======== Record set

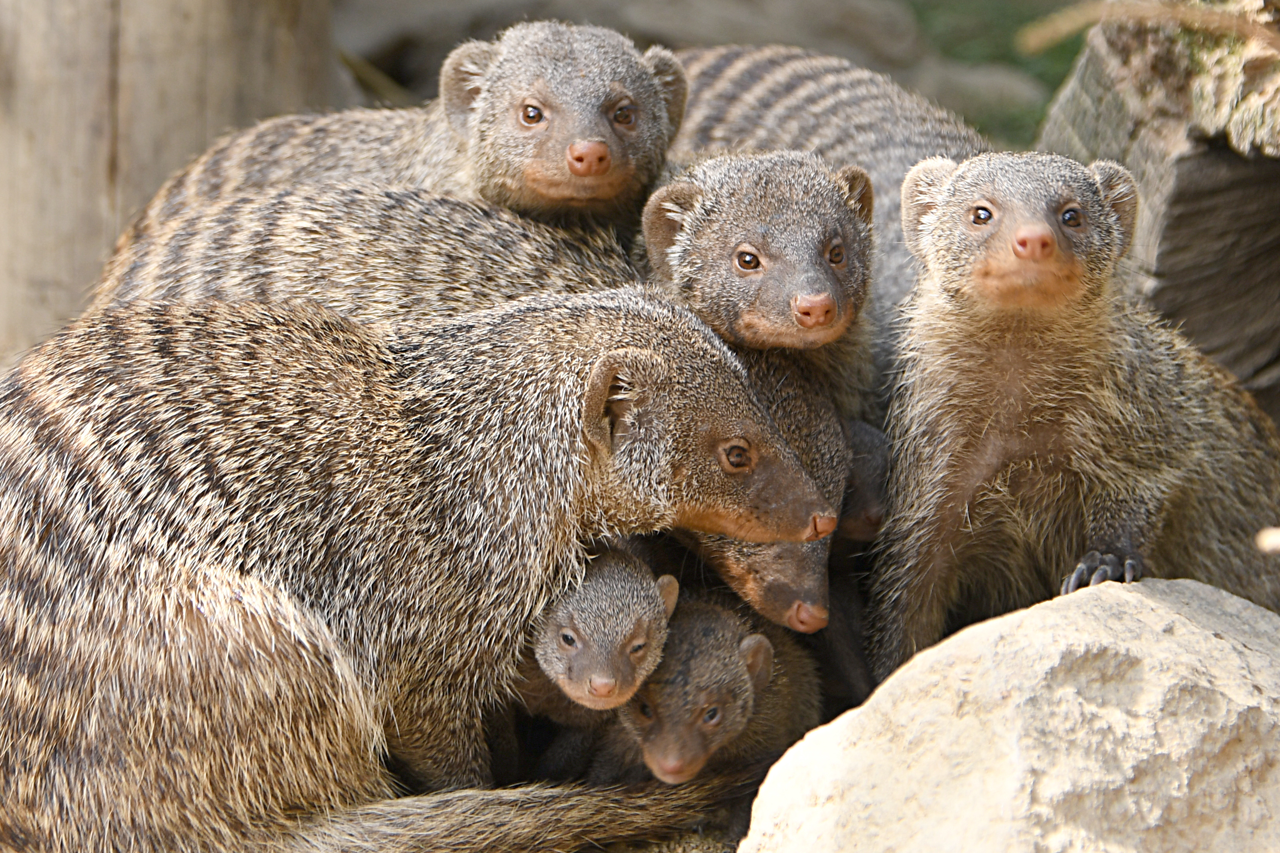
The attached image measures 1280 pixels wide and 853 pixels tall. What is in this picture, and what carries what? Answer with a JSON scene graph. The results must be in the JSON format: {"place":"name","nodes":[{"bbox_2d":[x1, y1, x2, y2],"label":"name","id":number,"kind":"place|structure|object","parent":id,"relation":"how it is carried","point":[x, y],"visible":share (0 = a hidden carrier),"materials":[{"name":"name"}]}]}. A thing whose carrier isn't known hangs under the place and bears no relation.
{"place":"outdoors","nodes":[
{"label":"outdoors","id":0,"kind":"place"},
{"bbox_2d":[584,823,739,852],"label":"ground","id":1,"kind":"structure","parent":0,"point":[682,852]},
{"bbox_2d":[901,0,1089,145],"label":"grass","id":2,"kind":"structure","parent":0,"point":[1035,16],"visible":0.23,"materials":[{"name":"green plant"}]},
{"label":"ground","id":3,"kind":"structure","parent":0},
{"bbox_2d":[0,0,338,363],"label":"wooden post","id":4,"kind":"object","parent":3,"relation":"on","point":[189,11],"visible":0.62,"materials":[{"name":"brown wood"}]},
{"bbox_2d":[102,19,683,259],"label":"mongoose","id":5,"kind":"object","parent":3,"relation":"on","point":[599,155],"visible":0.54},
{"bbox_2d":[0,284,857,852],"label":"mongoose","id":6,"kind":"object","parent":3,"relation":"on","point":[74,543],"visible":0.93},
{"bbox_2d":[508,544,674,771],"label":"mongoose pup","id":7,"kind":"object","parent":3,"relation":"on","point":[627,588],"visible":0.58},
{"bbox_2d":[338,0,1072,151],"label":"rock","id":8,"kind":"object","parent":3,"relation":"on","point":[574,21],"visible":0.49,"materials":[{"name":"grey stone"}]},
{"bbox_2d":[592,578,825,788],"label":"mongoose pup","id":9,"kind":"object","parent":3,"relation":"on","point":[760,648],"visible":0.61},
{"bbox_2d":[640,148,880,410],"label":"mongoose","id":10,"kind":"object","parent":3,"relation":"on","point":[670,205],"visible":0.58},
{"bbox_2d":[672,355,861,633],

================

Exercise description - Leave the pictures out, then print every entry exactly as it reads.

Written response -
The attached image measures 1280 pixels wide and 853 pixels tall. What is in this picture, and what carries what? Answer with a JSON scene graph. The results must be in the JSON format: {"place":"name","nodes":[{"bbox_2d":[x1, y1, x2, y2],"label":"name","id":number,"kind":"place|structure|object","parent":id,"relation":"how it is carried","point":[x, y],"visible":share (0 = a hidden carrier),"materials":[{"name":"name"}]}]}. A thing whose carrier isn't known hangs under the place and bears no relation.
{"place":"outdoors","nodes":[
{"label":"outdoors","id":0,"kind":"place"},
{"bbox_2d":[584,823,739,852],"label":"ground","id":1,"kind":"structure","parent":0,"point":[682,852]},
{"bbox_2d":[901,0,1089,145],"label":"grass","id":2,"kind":"structure","parent":0,"point":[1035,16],"visible":0.23,"materials":[{"name":"green plant"}]},
{"label":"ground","id":3,"kind":"structure","parent":0},
{"bbox_2d":[0,0,338,363],"label":"wooden post","id":4,"kind":"object","parent":3,"relation":"on","point":[189,11],"visible":0.62,"materials":[{"name":"brown wood"}]},
{"bbox_2d":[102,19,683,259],"label":"mongoose","id":5,"kind":"object","parent":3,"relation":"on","point":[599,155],"visible":0.54},
{"bbox_2d":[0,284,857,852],"label":"mongoose","id":6,"kind":"object","parent":3,"relation":"on","point":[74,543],"visible":0.93},
{"bbox_2d":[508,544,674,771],"label":"mongoose pup","id":7,"kind":"object","parent":3,"relation":"on","point":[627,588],"visible":0.58},
{"bbox_2d":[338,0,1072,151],"label":"rock","id":8,"kind":"object","parent":3,"relation":"on","point":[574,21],"visible":0.49,"materials":[{"name":"grey stone"}]},
{"bbox_2d":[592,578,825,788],"label":"mongoose pup","id":9,"kind":"object","parent":3,"relation":"on","point":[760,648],"visible":0.61},
{"bbox_2d":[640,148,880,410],"label":"mongoose","id":10,"kind":"object","parent":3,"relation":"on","point":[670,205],"visible":0.58},
{"bbox_2d":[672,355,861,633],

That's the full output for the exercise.